Infinitely many evaluations, so iⁱ doesn't have a distinct/unique value? This seems like a discrepancy. I don't have any strong arguments, but I have this W|A computation telling me that iⁱ is indeed distinct, since none of e^-5π/2, e^-9π/2, e^-13π/2, etc are equal.

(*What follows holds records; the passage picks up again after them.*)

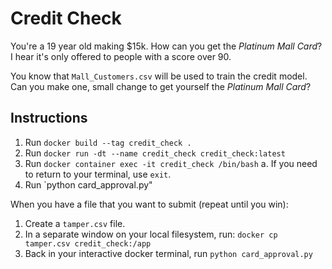 # Credit Check

You're a 19 year old making $15k. How can you get the _Platinum Mall Card_? I hear it's only offered to people with a score over 90.

You know that `Mall_Customers.csv` will be used to train the credit model. Can you make one, small change to get yourself the _Platinum Mall Card_?

## Instructions
1. Run `docker build --tag credit_check .`
2. Run `docker run -dt --name credit_check credit_check:latest`
3. Run `docker container exec -it credit_check /bin/bash`
    a. If you need to return to your terminal, use `exit`.
4. Run `python card_approval.py"

When you have a file that you want to submit (repeat until you win):
1. Create a `tamper.csv` file.
2. In a separate window on your local filesystem, run: `docker cp tamper.csv credit_check:/app`
2. Back in your interactive docker terminal, run `python card_approval.py`
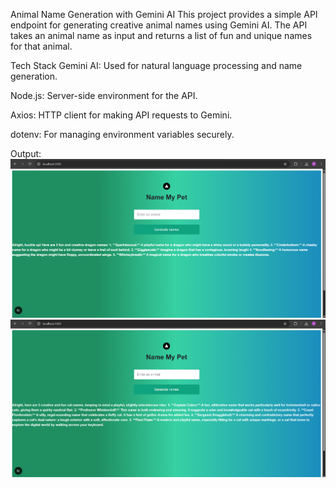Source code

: Animal Name Generation with Gemini AI
This project provides a simple API endpoint for generating creative animal names using Gemini AI. The API takes an animal name as input and returns a list of fun and unique names for that animal.


Tech Stack
Gemini AI: Used for natural language processing and name generation.

Node.js: Server-side environment for the API.

Axios: HTTP client for making API requests to Gemini.

dotenv: For managing environment variables securely.



Output:
![Output1](image.png)
![Output2](image-1.png)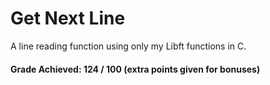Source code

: # Get Next Line
A line reading function using only my Libft functions in C. 
#### Grade Achieved: 124 / 100 (extra points given for bonuses)
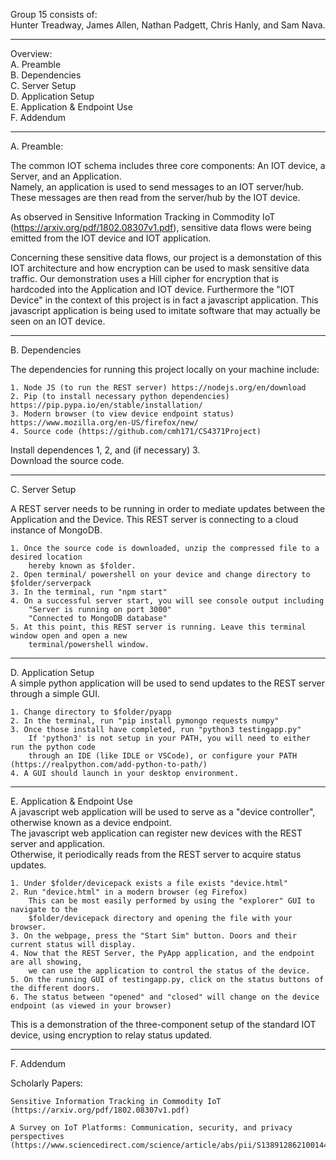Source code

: Group 15 consists of:   
Hunter Treadway, James Allen, Nathan Padgett, Chris Hanly, and Sam Nava.

-------------------------------------------

Overview:   
A. Preamble   
B. Dependencies   
C. Server Setup   
D. Application Setup   
E. Application & Endpoint Use   
F. Addendum   

-------------------------------------------

A. Preamble:

The common IOT schema includes three core components: An IOT device, a Server, and an Application.   
Namely, an application is used to send messages to an IOT server/hub.   
These messages are then read from the server/hub by the IOT device.    

As observed in Sensitive Information Tracking in Commodity IoT (https://arxiv.org/pdf/1802.08307v1.pdf), sensitive data flows were being emitted from the IOT device and IOT application.   

Concerning these sensitive data flows, our project is a demonstation of this IOT architecture and
how encryption can be used to mask sensitive data traffic. Our demonstration uses a Hill cipher for
encryption that is hardcoded into the Application and IOT device. Furthermore the "IOT Device" in 
the context of this project is in fact a javascript application. This javascript application is being
used to imitate software that may actually be seen on an IOT device.   

--------------------------------------------

B. Dependencies   

The dependencies for running this project locally on your machine include:   

    1. Node JS (to run the REST server) https://nodejs.org/en/download   
    2. Pip (to install necessary python dependencies) https://pip.pypa.io/en/stable/installation/   
    3. Modern browser (to view device endpoint status) https://www.mozilla.org/en-US/firefox/new/   
    4. Source code (https://github.com/cmh171/CS4371Project)   

Install dependences 1, 2, and (if necessary) 3.   
Download the source code.   

--------------------------------------------

C. Server Setup   

A REST server needs to be running in order to mediate updates between the Application and the Device.
This REST server is connecting to a cloud instance of MongoDB.   

    1. Once the source code is downloaded, unzip the compressed file to a desired location   
        hereby known as $folder.   
    2. Open terminal/ powershell on your device and change directory to $folder/serverpack     
    3. In the terminal, run "npm start"    
    4. On a successful server start, you will see console output including   
        "Server is running on port 3000"   
        "Connected to MongoDB database"   
    5. At this point, this REST server is running. Leave this terminal window open and open a new   
        terminal/powershell window.    

--------------------------------------------

D. Application Setup   
A simple python application will be used to send updates to the REST server through a simple GUI.   

    1. Change directory to $folder/pyapp   
    2. In the terminal, run "pip install pymongo requests numpy"   
    3. Once those install have completed, run "python3 testingapp.py"   
        If 'python3' is not setup in your PATH, you will need to either run the python code   
        through an IDE (like IDLE or VSCode), or configure your PATH (https://realpython.com/add-python-to-path/)   
    4. A GUI should launch in your desktop environment.   

--------------------------------------------

E. Application & Endpoint Use   
A javascript web application will be used to serve as a "device controller", otherwise known as a device endpoint.   
The javascript web application can register new devices with the REST server and application.   
Otherwise, it periodically reads from the REST server to acquire status updates.   

    1. Under $folder/devicepack exists a file exists "device.html"   
    2. Run "device.html" in a modern browser (eg Firefox)   
        This can be most easily performed by using the "explorer" GUI to navigate to the   
        $folder/devicepack directory and opening the file with your browser.   
    3. On the webpage, press the "Start Sim" button. Doors and their current status will display.   
    4. Now that the REST Server, the PyApp application, and the endpoint are all showing,   
        we can use the application to control the status of the device.    
    5. On the running GUI of testingapp.py, click on the status buttons of the different doors.   
    6. The status between "opened" and "closed" will change on the device endpoint (as viewed in your browser)   

This is a demonstration of the three-component setup of the standard IOT device, using encryption to relay status updated.   

--------------------------------------------

F. Addendum   

Scholarly Papers:   

    Sensitive Information Tracking in Commodity IoT (https://arxiv.org/pdf/1802.08307v1.pdf)   

    A Survey on IoT Platforms: Communication, security, and privacy perspectives (https://www.sciencedirect.com/science/article/abs/pii/S1389128621001444)   
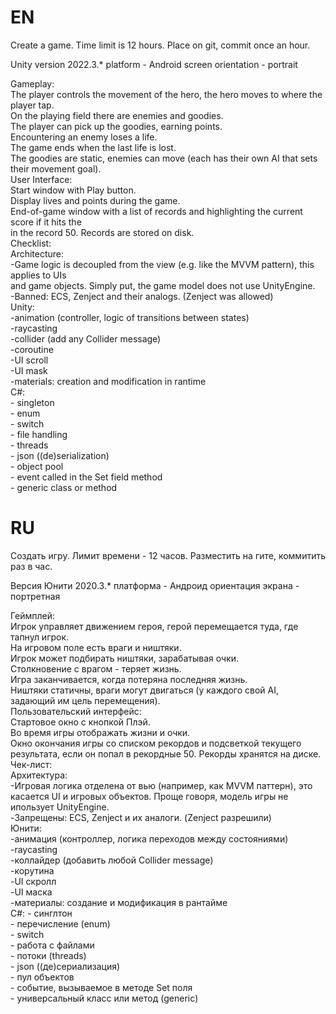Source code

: 
# EN   
Create a game. Time limit is 12 hours. Place on git, commit once an hour.

   Unity version 2022.3.*
   platform - Android
   screen orientation - portrait

Gameplay:  
    The player controls the movement of the hero, the hero moves to where the player tap.  
    On the playing field there are enemies and goodies.  
    The player can pick up the goodies, earning points.  
    Encountering an enemy loses a life.  
    The game ends when the last life is lost.  
    The goodies are static, enemies can move (each has their own AI that sets their movement goal).  
User Interface:  
    Start window with Play button.  
    Display lives and points during the game.  
    End-of-game window with a list of records and highlighting the current score if it hits the  
    in the record 50. Records are stored on disk.  
Checklist:  
    Architecture:  
        -Game logic is decoupled from the view (e.g. like the MVVM pattern), this applies to UIs  
         and game objects. Simply put, the game model does not use UnityEngine.  
        -Banned: ECS, Zenject and their analogs. (Zenject was allowed)  
    Unity:  
        -animation (controller, logic of transitions between states)  
        -raycasting  
        -collider (add any Collider message)  
        -coroutine  
        -UI scroll  
        -UI mask  
        -materials: creation and modification in rantime  
    C#:  
        - singleton  
        - enum  
        - switch  
        - file handling  
        - threads  
        - json ((de)serialization)  
        - object pool  
        - event called in the Set field method  
        - generic class or method  

# RU  

Создать игру. Лимит времени - 12 часов. Разместить на гите, коммитить раз в час.

   Версия Юнити 2020.3.*
   платформа - Андроид
   ориентация экрана - портретная

Геймплей:  
    Игрок управляет движением героя, герой перемещается туда, где тапнул игрок.  
    На игровом поле есть враги и ништяки.  
    Игрок может подбирать ништяки, зарабатывая очки.  
    Столкновение с врагом - теряет жизнь.  
    Игра заканчивается, когда потеряна последняя жизнь.  
    Ништяки статичны, враги могут двигаться (у каждого свой AI, задающий им цель перемещения).  
Пользовательский интерфейс:  
    Стартовое окно с кнопкой Плэй.  
    Во время игры отображать жизни и очки.  
    Окно окончания игры со списком рекордов и подсветкой текущего результата, если он попал
    в рекордные 50. Рекорды хранятся на диске.  
Чек-лист:  
    Архитектура:  
        -Игровая логика отделена от вью (например, как MVVM паттерн), это касается UI
         и игровых объектов. Проще говоря, модель игры не ипользует UnityEngine.  
        -Запрещены: ECS, Zenject и их аналоги. (Zenject разрешили)  
    Юнити:  
        -анимация (контроллер, логика переходов между состояниями)  
        -raycasting  
        -коллайдер (добавить любой Collider message)  
        -корутина  
        -UI скролл  
        -UI маска  
        -материалы: создание и модификация в рантайме  
    C#:
        - синглтон  
        - перечисление (enum)  
        - switch  
        - работа с файлами  
        - потоки (threads)  
        - json ((де)сериализация)  
        - пул объектов  
        - событие, вызываемое в методе Set поля  
        - универсальный класс или метод (generic)  
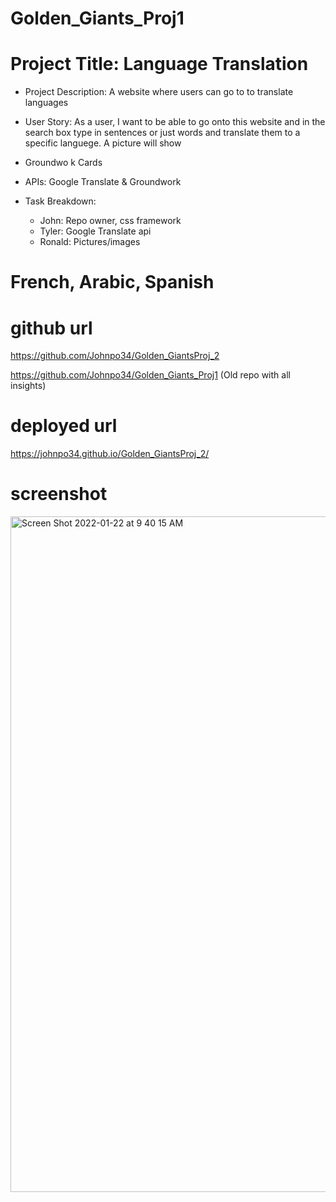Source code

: # Golden_Giants_Proj1
  # Project Title: Language Translation

- Project Description: A website where users can go to to translate languages

- User Story:
As a user, I want to be able to go onto this website and in the search box type in sentences or just words and translate them to a specific languege. A picture will show

- Groundwo
k Cards

- APIs: Google Translate & Groundwork

- Task Breakdown:
    - John: Repo owner, css framework
    - Tyler: Google Translate api
    - Ronald: Pictures/images 

 # French, Arabic, Spanish

 # github url
https://github.com/Johnpo34/Golden_GiantsProj_2

https://github.com/Johnpo34/Golden_Giants_Proj1 (Old repo with all insights)
 # deployed url
https://johnpo34.github.io/Golden_GiantsProj_2/
 # screenshot

 <img width="1081" alt="Screen Shot 2022-01-22 at 9 40 15 AM" src="https://user-images.githubusercontent.com/94233506/150643049-f544b51b-80d2-48a4-bfbf-5ea9253419d7.png">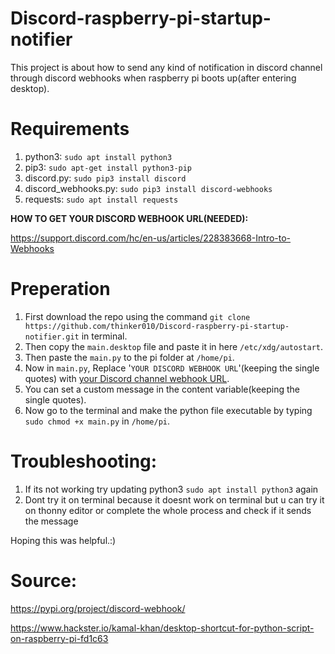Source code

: # Discord-raspberry-pi-startup-notifier
This project is about how to send any kind of notification in discord channel through discord webhooks when raspberry pi boots up(after entering desktop).


# Requirements
1. python3: `sudo apt install python3`
2. pip3: `sudo apt-get install python3-pip`
3. discord.py: `sudo pip3 install discord`
4. discord_webhooks.py: `sudo pip3 install discord-webhooks`
5. requests: `sudo apt install requests`

**HOW TO GET YOUR DISCORD WEBHOOK URL(NEEDED):**

https://support.discord.com/hc/en-us/articles/228383668-Intro-to-Webhooks


# Preperation

1. First download the repo using the command `git clone https://github.com/thinker010/Discord-raspberry-pi-startup-notifier.git` in terminal.
2. Then copy the `main.desktop` file and paste it in here `/etc/xdg/autostart`.
3. Then paste the `main.py` to the pi folder at `/home/pi`.
4. Now in `main.py`, Replace '`YOUR DISCORD WEBHOOK URL`'(keeping the single quotes) with [your Discord channel webhook URL](https://support.discord.com/hc/en-us/articles/228383668-Intro-to-Webhooks). 
5. You can set a custom message in the content variable(keeping the single quotes).
6. Now go to the terminal and make the python file executable by typing `sudo chmod +x main.py` in `/home/pi`.



# Troubleshooting:
1. If its not working try updating python3 `sudo apt install python3` again
2. Dont try it on terminal because it doesnt work on terminal but u can try it on thonny editor or complete the whole process and check if it sends the message


Hoping this was helpful.:)


# Source: 

https://pypi.org/project/discord-webhook/
        
   https://www.hackster.io/kamal-khan/desktop-shortcut-for-python-script-on-raspberry-pi-fd1c63
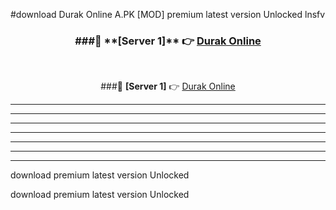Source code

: #download Durak Online A.PK [MOD] premium latest version Unlocked lnsfv 



<div align="center">
<h3>###🔹 **[Server 1]** 👉 <a href="https://download1apk.web.app/">Durak Online</a></h3><br>


###🔹 **[Server 1]** 👉 <a href="https://download1apk.web.app/">Durak Online</a></h3>
</div>



----------------------------------------------------------

----------------------------------------------------------

----------------------------------------------------------

----------------------------------------------------------

----------------------------------------------------------

----------------------------------------------------------

----------------------------------------------------------

download premium latest version Unlocked

download premium latest version Unlocked
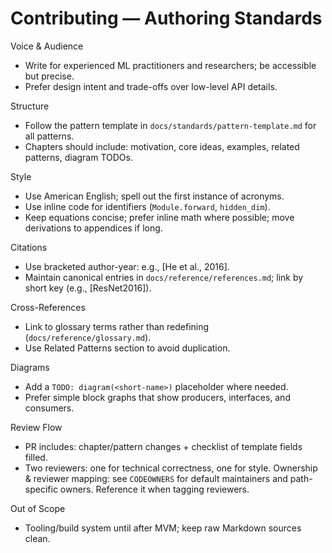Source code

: # Contributing — Authoring Standards

Voice & Audience

- Write for experienced ML practitioners and researchers; be accessible but precise.
- Prefer design intent and trade-offs over low-level API details.

Structure

- Follow the pattern template in `docs/standards/pattern-template.md` for all patterns.
- Chapters should include: motivation, core ideas, examples, related patterns, diagram TODOs.

Style

- Use American English; spell out the first instance of acronyms.
- Use inline code for identifiers (`Module.forward`, `hidden_dim`).
- Keep equations concise; prefer inline math where possible; move derivations to appendices if long.

Citations

- Use bracketed author-year: e.g., [He et al., 2016].
- Maintain canonical entries in `docs/reference/references.md`; link by short key (e.g., [ResNet2016]).

Cross-References

- Link to glossary terms rather than redefining (`docs/reference/glossary.md`).
- Use Related Patterns section to avoid duplication.

Diagrams

- Add a `TODO: diagram(<short-name>)` placeholder where needed.
- Prefer simple block graphs that show producers, interfaces, and consumers.

Review Flow

- PR includes: chapter/pattern changes + checklist of template fields filled.
- Two reviewers: one for technical correctness, one for style.
 Ownership & reviewer mapping: see `CODEOWNERS` for default maintainers and path-specific owners. Reference it when tagging reviewers.

Out of Scope

- Tooling/build system until after MVM; keep raw Markdown sources clean.
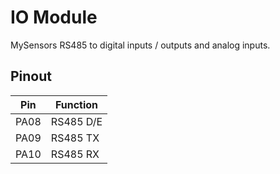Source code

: # IO Module
MySensors RS485 to digital inputs / outputs and analog inputs.

## Pinout
| Pin  | Function   |
| ---- | ---------- |
| PA08 | RS485 D/E  |
| PA09 | RS485 TX   |
| PA10 | RS485 RX   |
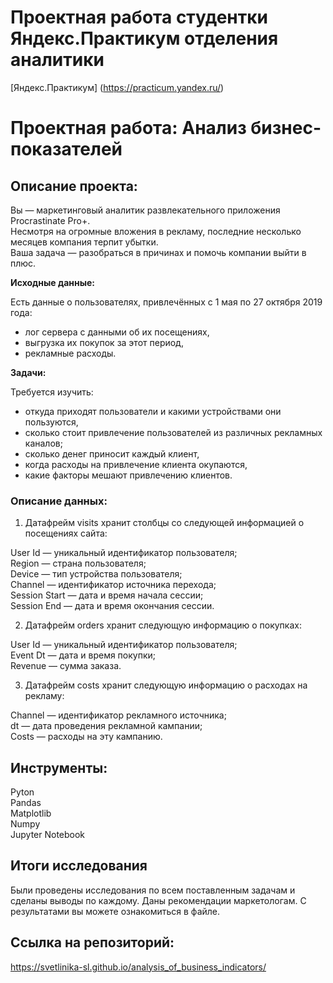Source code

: # **Проектная работа студентки Яндекс.Практикум отделения аналитики**
[Яндекс.Практикум] (https://practicum.yandex.ru/)

#  Проектная работа: Анализ бизнес-показателей

## Описание проекта:
Вы — маркетинговый аналитик развлекательного приложения Procrastinate Pro+.     
Несмотря на огромные вложения в рекламу, последние несколько месяцев компания терпит убытки.     
Ваша задача — разобраться в причинах и помочь компании выйти в плюс.      
  
    
**Исходные данные:** 
    
Есть данные о пользователях, привлечённых с 1 мая по 27 октября 2019 года:  
  
 - лог сервера с данными об их посещениях,  
 - выгрузка их покупок за этот период,  
 - рекламные расходы.  
    
**Задачи:**   
      
Требуется изучить:  

 - откуда приходят пользователи и какими устройствами они пользуются,
 - сколько стоит привлечение пользователей из различных рекламных каналов;
 - сколько денег приносит каждый клиент,
 - когда расходы на привлечение клиента окупаются,
 - какие факторы мешают привлечению клиентов.
    


### Описание данных:
1. Датафрейм visits хранит столбцы со следующей информацией о посещениях сайта:  

User Id — уникальный идентификатор пользователя;  
Region — страна пользователя;   
Device — тип устройства пользователя;  
Channel — идентификатор источника перехода;  
Session Start — дата и время начала сессии;  
Session End — дата и время окончания сессии. 

2. Датафрейм orders хранит следующую информацию о покупках:  

User Id — уникальный идентификатор пользователя;  
Event Dt — дата и время покупки;  
Revenue — сумма заказа.  

3. Датафрейм costs хранит следующую информацию о расходах на рекламу:  

Channel — идентификатор рекламного источника;  
dt — дата проведения рекламной кампании;  
Costs — расходы на эту кампанию.  

## Инструменты:  
Pyton  
Pandas  
Matplotlib  
Numpy  
Jupyter Notebook  

## Итоги исследования
Были проведены исследования по всем поставленным задачам и сделаны выводы по каждому. 
Даны рекомендации маркетологам.
С результатами вы можете ознакомиться в файле.

## Ссылка на репозиторий: 
https://svetlinika-sl.github.io/analysis_of_business_indicators/

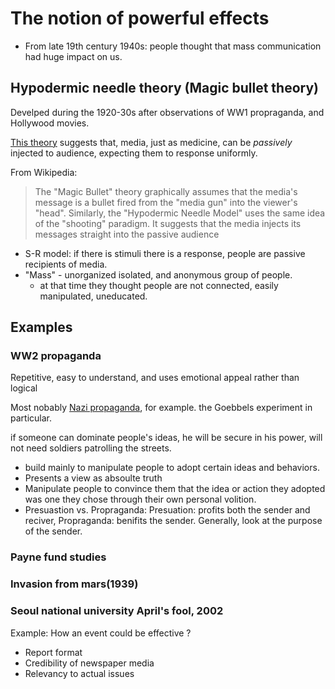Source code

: # The notion of powerful effects

- From late 19th century 1940s: people thought that mass communication had huge impact on us.

  





## Hypodermic needle theory (Magic bullet theory)

Develped during the 1920-30s after observations of WW1 propraganda, and Hollywood movies.

[This theory](https://en.wikipedia.org/wiki/Hypodermic_needle_model) suggests that, media, just as medicine, can be *passively* injected to audience, expecting them to response uniformly. 

From Wikipedia:

> The "Magic Bullet" theory graphically assumes that the media's message is a bullet fired from the "media gun" into the viewer's "head". Similarly, the "Hypodermic Needle Model" uses the same idea of the 
> "shooting" paradigm. It suggests that the media injects its messages 
> straight into the passive audience

- S-R model: if there is stimuli there is a response, people are passive recipients of media. 
- "Mass" - unorganized isolated, and anonymous group of people. 
  - at that time they thought people are not connected, easily manipulated, uneducated. 



## Examples

### WW2 propaganda

Repetitive, easy to understand, and uses emotional appeal rather than logical

Most nobably [Nazi propaganda](https://en.wikipedia.org/wiki/Propaganda_in_Nazi_Germany), for example. the Goebbels experiment in particular.

if someone can dominate people's ideas, he will be secure in his power, will not need soldiers patrolling the streets.  

- build mainly to manipulate people to adopt certain ideas and behaviors. 
- Presents a view as absoulte truth
- Manipulate people to convince them that the idea or action they adopted was one they chose through their own personal volition.
- Presuastion vs. Propraganda:  Presuation: profits both the sender and reciver, Propraganda: benifits the sender. Generally, look at the purpose of the sender.



### Payne fund studies

### Invasion from mars(1939)

### Seoul national university April's fool, 2002



Example: How an event could be effective ? 

- Report format
- Credibility of newspaper media
- Relevancy to actual issues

Also, since the exponential function from ℝ onto ℝ⁺ is certainly injective, each of these numbers e^{-(2πk + π/2)} must be distinct. If iⁱ is distinct, why is its value e^-π/2 = 0.2078795... ?

Can anyone explain this?

 

[pmsrw3]

Well, there's nothing surprising about that. x^y is by definition e^{y log(x)}, and log is a multivalued function. Except for integer y, this always leads to multiple possible values of x^y. One usually resolves this by the somewhat artificial dodge of using the principal branch of log y, defined by convention, (just as $\sqrt{y}$ is taken to mean the positive square root of y, even though there is also a negative one).

 

[Dr. Seafood]

That's true, in that case I'll accept that iⁱ cannot be uniquely evaluated. But I've seen in other places (including on this forum) that iⁱ has a distinct value. This is clearly untrue by the logic in the OP post. What's the discrepancy?

 

[pmsrw3]

It does have a unique value -- if you choose the principal branch. (Which is to say, it has a unique value if you define it to.)

 

[micromass]

Indeed, the complex exponential is defined as

$$x^y=e^{yLog(x)}$$

The log is multivalued, so there will be an infinite number of possible $x^y$. But in many applications, we want a principal value of $x^y$. This is done by the formula

$$x^y=e^{yLog(x)}$$

But where the Log is now the principal branch and is single-valued. That is, we restricted the range of the Log such that it becomes single-valued.

This principal value of $x^y$ pops up in many places, for example in the definition of the Riemann-zeta function:

$$\sum{\frac{1}{n^s}}$$

where the s can be complex.